El Departamento de Estado de Estados Unidos confirmó un cambio importante en su procedimiento de renovación de pasaportes que podría afectar a ciudadanos estadounidenses y a extranjeros residentes o con estatus migratorio en ese país. A partir de ahora, quienes soliciten una renovación y no entreguen su pasaporte anterior verán retenido su nuevo documento, quedando temporalmente imposibilitados de viajar.

¿En qué consiste la nueva normatividad?

El Gobierno estadounidense ha reforzado sus protocolos de seguridad documental y estableció que toda persona que gestione la renovación del pasaporte deberá enviar de manera obligatoria su ejemplar previo. Si este no se incluye en el trámite, el Departamento de Estado no emitirá el nuevo pasaporte y la solicitud será considerada incompleta.

La medida tiene como objetivo evitar la duplicidad de documentos, reducir riesgos de fraude y fortalecer los controles de identidad, según reportó El Cronista y confirmaron fuentes oficiales.

¿A quiénes aplica esta regulación?

La nueva disposición aplica principalmente a quienes realizan la renovación por correo mediante el formulario DS-82. Este grupo deberá enviar:

  • El pasaporte vigente

  • Una fotografía reciente

  • Documentos de cambio de nombre (si aplica)

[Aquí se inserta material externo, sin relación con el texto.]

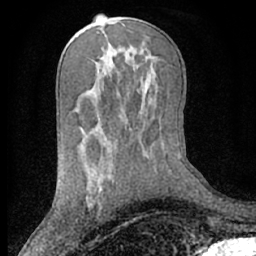
Breast MRI (dynamic contrast-enhanced), one axial slice; slice 36 of 66 in the series (ordered by position); cropped to one breast; dynamic contrast-enhanced series, time point 2 of 7 at this slice position (early post-contrast); 1.5 T; TE 3 ms, TR 6.2 ms; 2.4 mm slice thickness; 256 × 256 image matrix, field of view 160 × 160 mm. Female patient.
Outlined on this slice (semi-automatically segmented with operator editing):
- enhancing-tissue mask used for the functional tumour volume (all voxels passing the contrast-enhancement thresholds inside the analysis volume; usually the tumour): box from (x=88, y=186) to (x=102, y=210) px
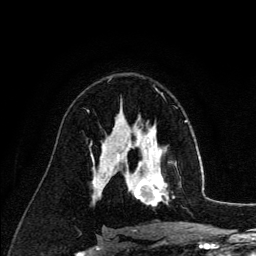
Breast MRI (dynamic contrast-enhanced), one axial slice. Position 80 of 134 along the scan axis. Cropped to one breast. Dynamic contrast-enhanced series, time point 2 of 6 at this slice position (early post-contrast). 3 T. TE 4.2 ms, TR 7.9 ms. 1.2 mm slice thickness. 256 × 256 image matrix, field of view 170 × 170 mm. Female patient.
Structures marked on this image (semi-automatically segmented with operator editing):
- enhancing-tissue mask used for the functional tumour volume (all voxels passing the contrast-enhancement thresholds inside the analysis volume; usually the tumour): box from (x=126, y=140) to (x=168, y=206) px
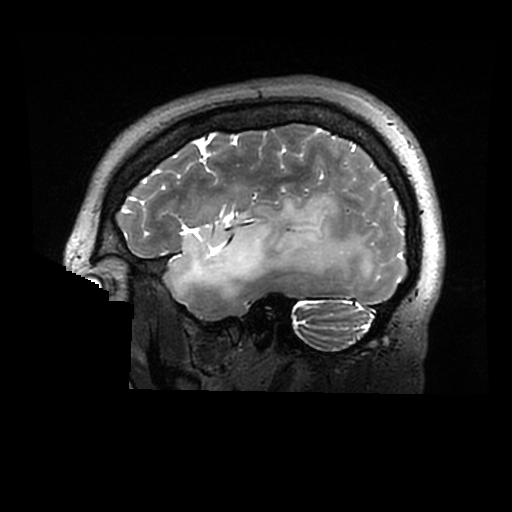
Brain MRI from a brain-tumour surgery series, one sagittal slice; position 227 of 320 along the scan axis; 0.6 mm slice thickness; 512 × 512 image matrix, field of view 240 × 240 mm. From the clinical record (not read from this slice): histopathology: Astrocytoma; WHO grade: 2; IDH mutation: yes.
Annotated regions visible in this slice (expert manual segmentation):
- tumour: bounding box <167,194,378,298> (left, top, right, bottom; pixels)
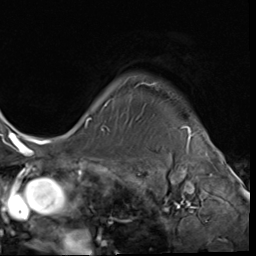
Breast MRI (dynamic contrast-enhanced), one axial slice. Slice 56 of 64 in the series (ordered by position). Cropped to one breast. Dynamic contrast-enhanced series, time point 2 of 9 at this slice position (early post-contrast). 3 T. TE 1.5 ms, TR 4.7 ms. 2.5 mm slice thickness. 256 × 256 image matrix. Female patient.
Structures marked on this image (semi-automatic segmentation, software-assisted and operator-edited):
- enhancing-tissue mask used for the functional tumour volume (all voxels passing the contrast-enhancement thresholds inside the analysis volume; usually the tumour): bounding box <86,82,189,131> (left, top, right, bottom; pixels)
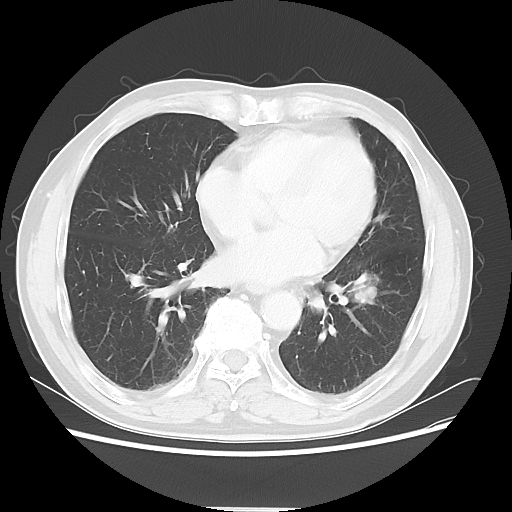
Chest CT, one axial slice. Position 23 of 64 along the scan axis. Reconstruction kernel LUNG. 120 kVp. Lung window (W 1500 / L -600 HU). 5 mm slice thickness. 512 × 512 image matrix. Male patient, age 71 years. From the clinical record (not read from this slice): clinical TNM (as recorded): T1c N1 M0; histopathological grade: G2-3.
Annotated regions visible in this slice (rectangle marked by the reading radiologist):
- lung tumour (recorded histology: adenocarcinoma): bounding box (x1, y1, x2, y2) in pixels: (342, 261, 381, 309)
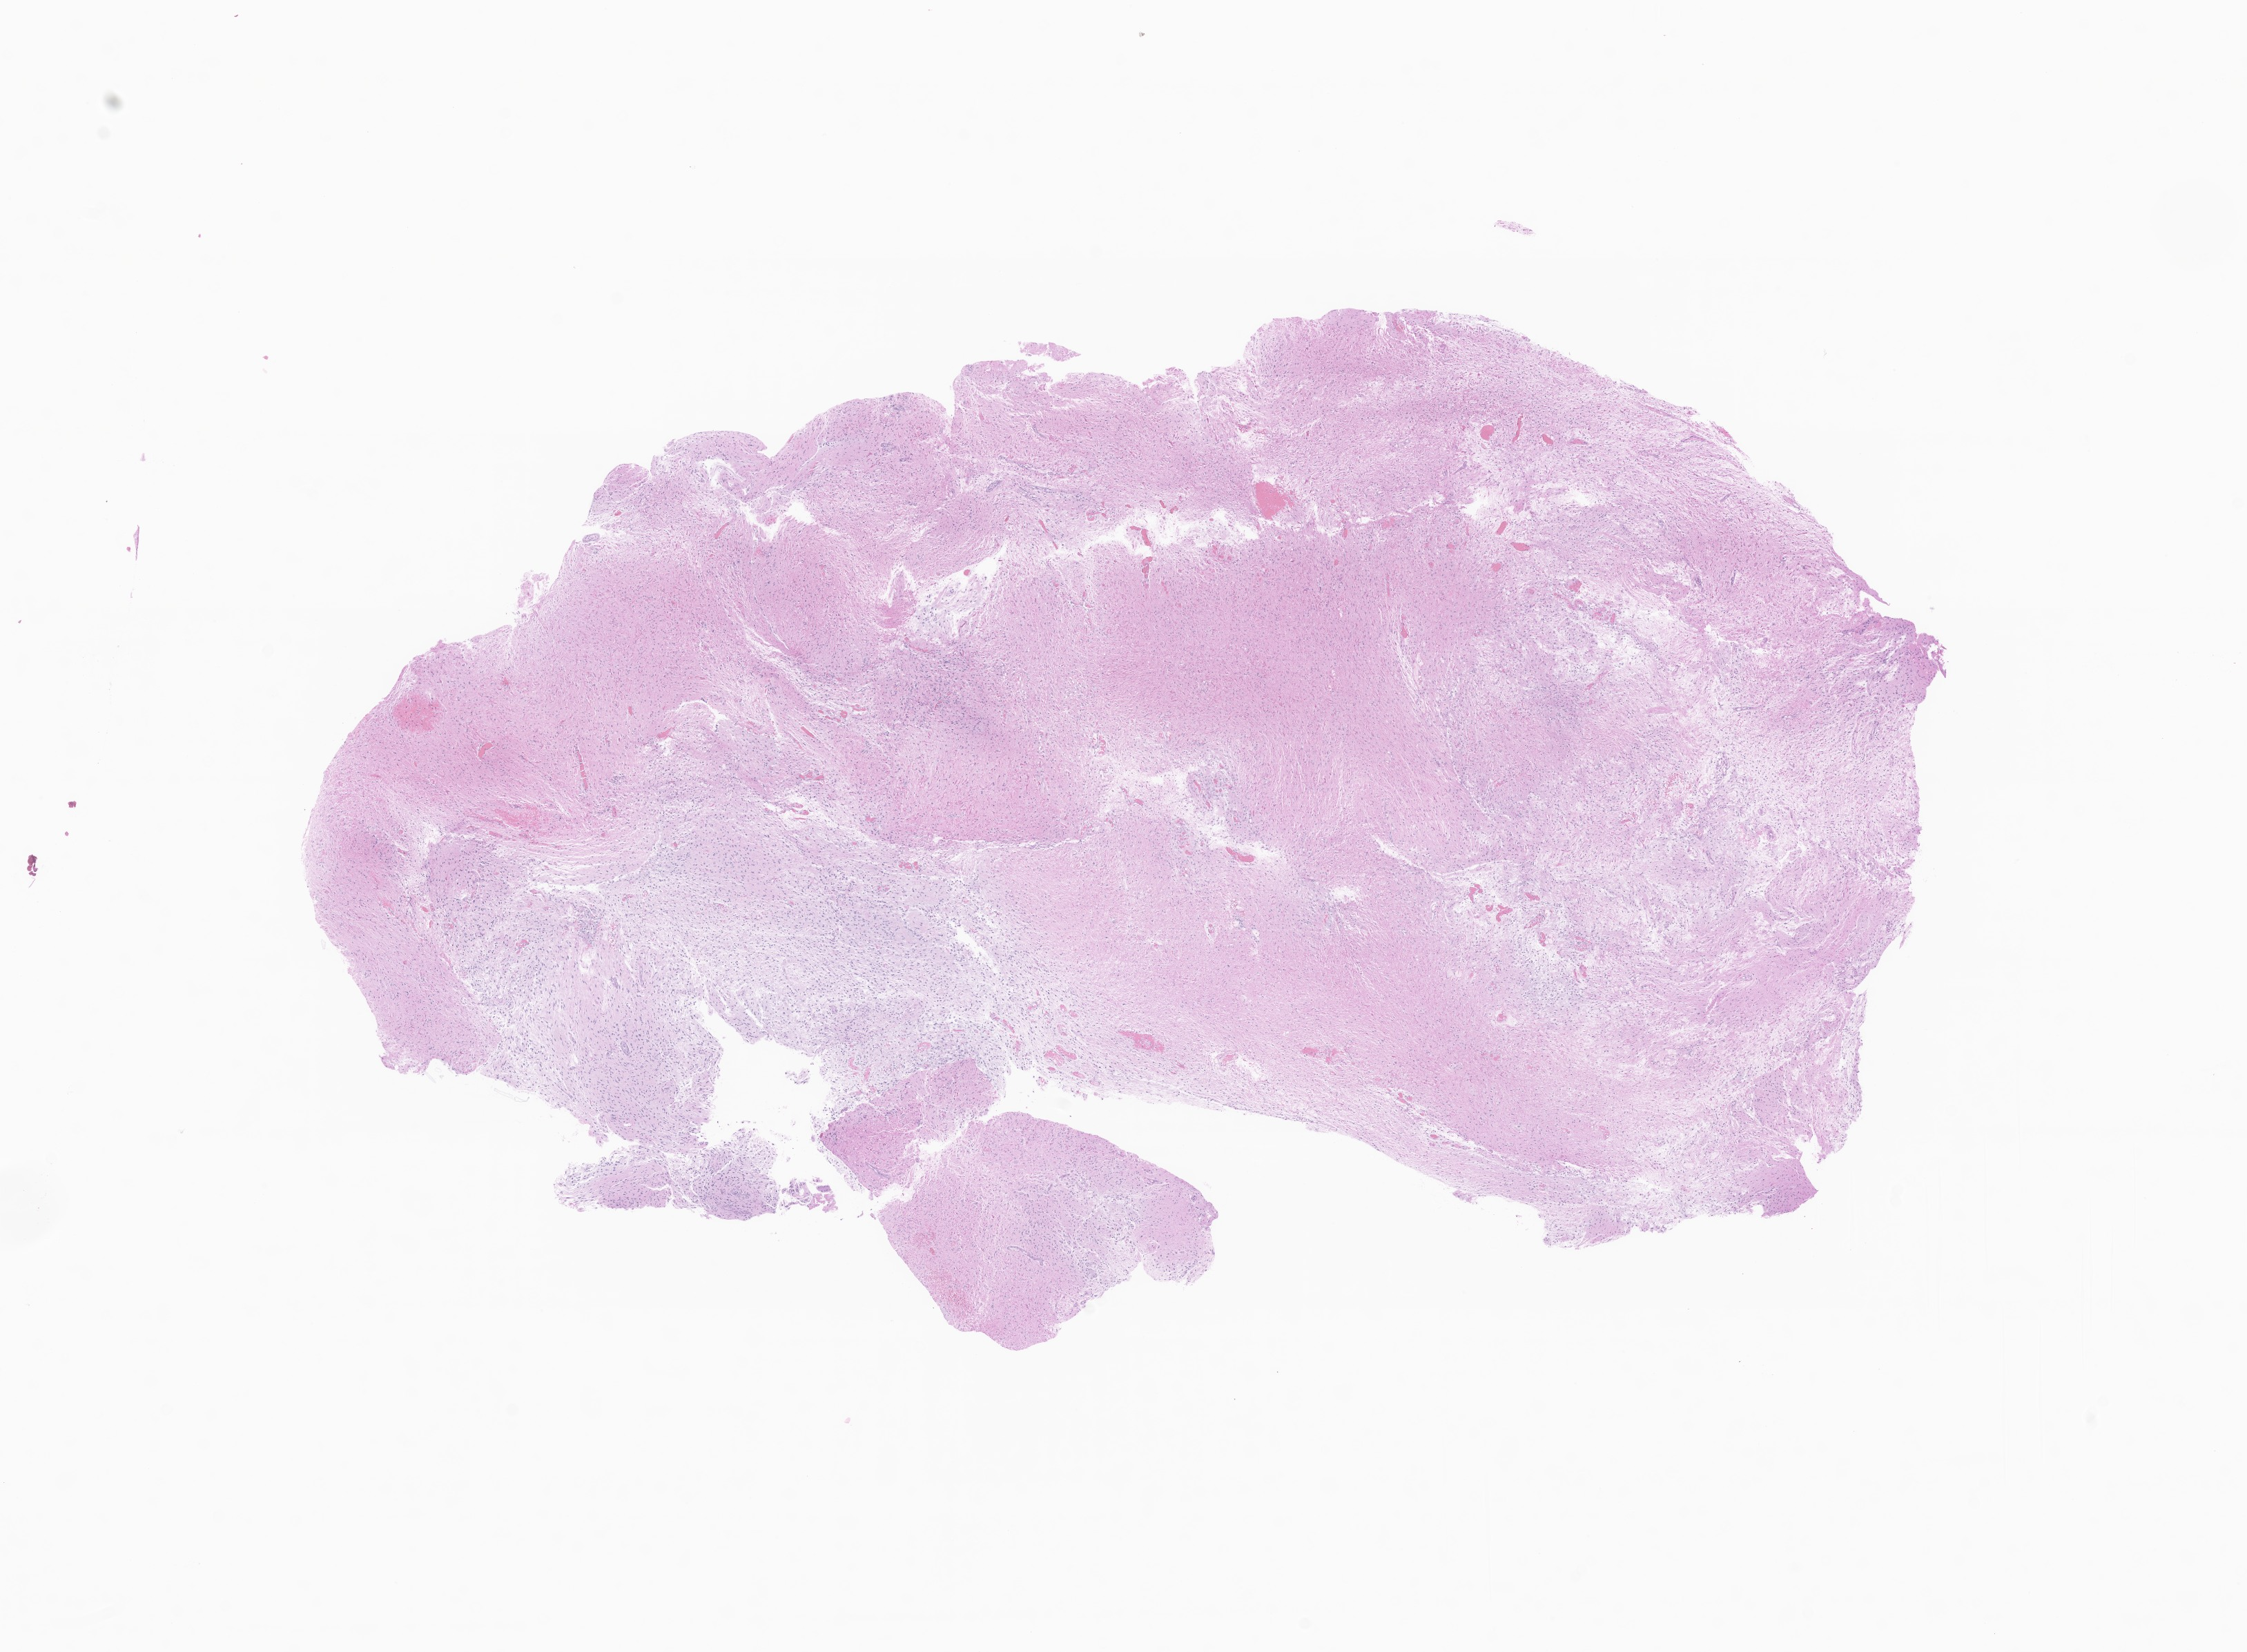
Digitized haematoxylin and eosin-stained section of tumor tissue from the brain — whole scanned area (about 13.7 x 10.1 mm) shown as a low-resolution overview. Formalin-fixed, paraffin-embedded (FFPE) tissue. Female patient, age 69 months (5 years 9 months).
Recorded diagnosis: Glioma, malignant.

  • El pago correspondiente

Si el pasaporte anterior no es enviado, el proceso se rechaza automáticamente, dejando al solicitante sin un documento válido para cruzar fronteras.

Una vez aprobada la renovación, el Departamento de Estado devolverá el pasaporte previo en un paquete separado, mientras que el nuevo documento será enviado por correo. El proceso completo puede tardar hasta cuatro semanas, un tiempo que podría resultar problemático para quienes tengan viajes programados o trámites consulares pendientes.

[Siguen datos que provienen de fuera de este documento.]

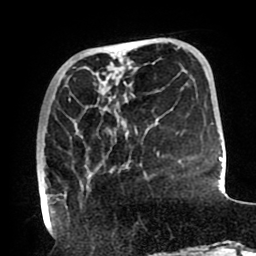
Breast MRI (dynamic contrast-enhanced), one axial slice; slice 28 of 80 in the series (ordered by position); cropped to one breast; dynamic contrast-enhanced series, time point 2 of 8 at this slice position (early post-contrast); 1.5 T; TE 2.5 ms, TR 5.2 ms; 2 mm slice thickness; 256 × 256 image matrix, field of view 190 × 190 mm. Female patient.
Structures marked on this image (semi-automatically segmented with operator editing):
- enhancing-tissue mask used for the functional tumour volume (all voxels passing the contrast-enhancement thresholds inside the analysis volume; usually the tumour): bounding box [x1, y1, x2, y2] px = [38, 99, 137, 207]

Impacto en viajeros y procesos migratorios

Expertos advierten que esta medida puede generar complicaciones significativas para viajeros frecuentes, trabajadores internacionales o personas que dependen del pasaporte para procedimientos migratorios.
Quedarse sin un documento vigente implica:

  • No poder abordar vuelos hacia el exterior

  • No poder reingresar a Estados Unidos

  • Dificultades para completar trámites consulares o legales

Aunque no se trata de una política migratoria estricta, el cambio sí representa un endurecimiento en los controles documentales, con un enfoque claro en reforzar la seguridad.

Un llamado a la prevención

Las autoridades recomiendan revisar con anticipación los requisitos y asegurarse de tener disponible el pasaporte anterior antes de iniciar cualquier renovación. No hacerlo podría dejar al solicitante en una situación de inmovilidad: sin documento válido y sin posibilidad de viajar hasta regularizar el proceso.

El mensaje del Departamento de Estado es contundente:
sin entregar el pasaporte anterior, no habrá renovación, y sin renovación, no habrá viajes.